Certains, dont je suis, s’inquiètent des risques de cette position : faire d’un principe juridique une valeur identitaire, c’est soupçonner une partie de la population de se tenir à l’écart des références communes de la société française. Tout indique que les membres du Conseil sont tout à fait conscients de ce danger. Seule l’estimation de son importance peut être matière à débat.

Il me semble que le risque d’identitariser la laïcité serait grandement diminué si nous nous servions des ressources de la philosophie de la tolérance (que, parfois, oubliant Bayle, Voltaire, Castellion ou Spinoza, l’on présente, en brandissant l’épouvantail du multiculturalisme, comme exclusivement anglo-saxonne). C’est la liberté de conscience, et le scepticisme corrélatif, qui exige de refuser l’intolérance (je ne peux ici développer ce point).

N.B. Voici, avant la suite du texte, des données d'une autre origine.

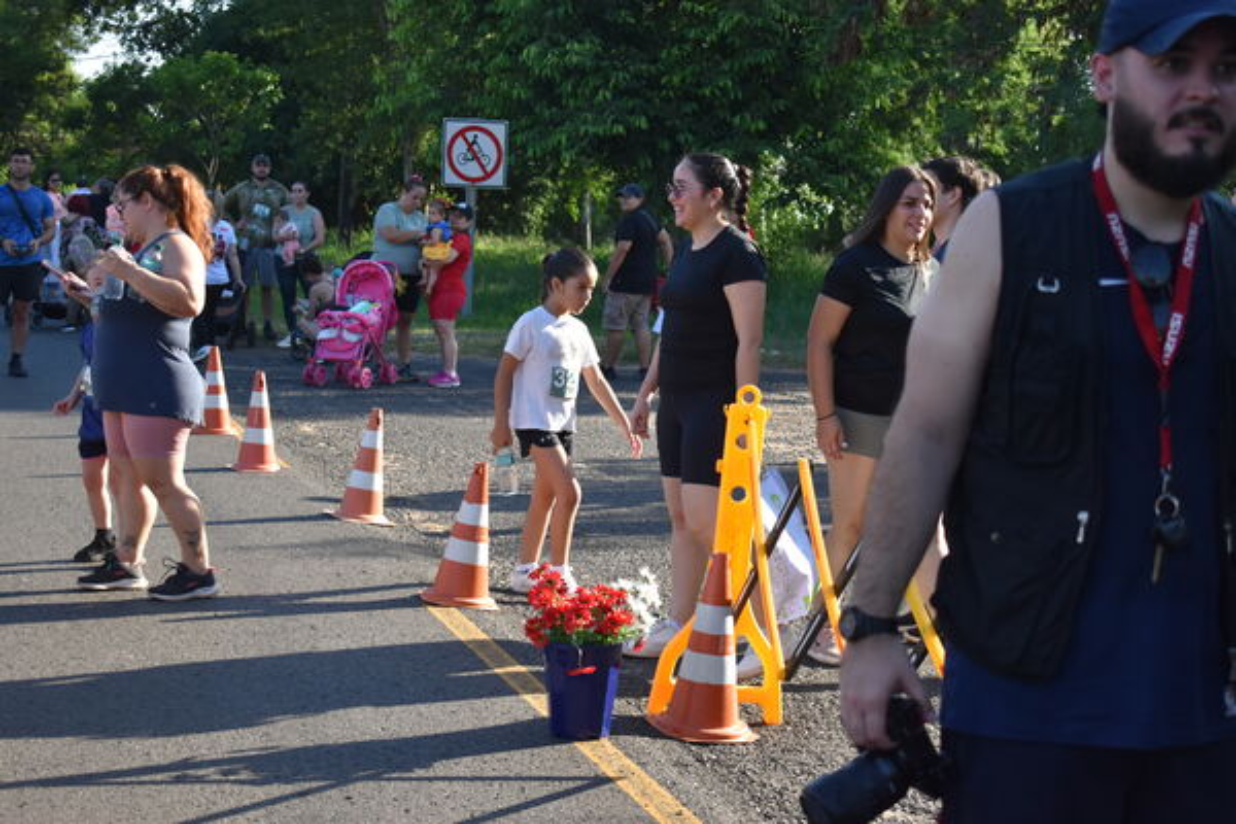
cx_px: 618
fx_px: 2163
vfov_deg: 21.6
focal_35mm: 63
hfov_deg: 31.9
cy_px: 412
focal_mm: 42
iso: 640
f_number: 5
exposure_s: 1/1000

La tolérance consiste à s’abstenir d’intervenir dans l’action ou l’opinion d’autrui, quoiqu’on ait le pouvoir de le faire, et bien que l’on désapprouve l’action ou l’opinion en question. Il nous faut tenir compte du fait que l’acte toléré produit un refus, lequel induit une tendance à l’interdire : il n’y a donc pas de tolérance sans désapprobation préalable. Le sens même de la tolérance exige l’existence de raisons fortes et stables de refuser la conduite tolérée. C’est à l’examen de ces raisons que le Conseil s’est consacré et, à n’en pas douter, il continuera dans cette voie. Ce faisant, il sera très probablement en mesure de penser les conditions du dépassement de l’opposition entre abstention et émancipation. C’est ainsi que j’imagine ma contribution.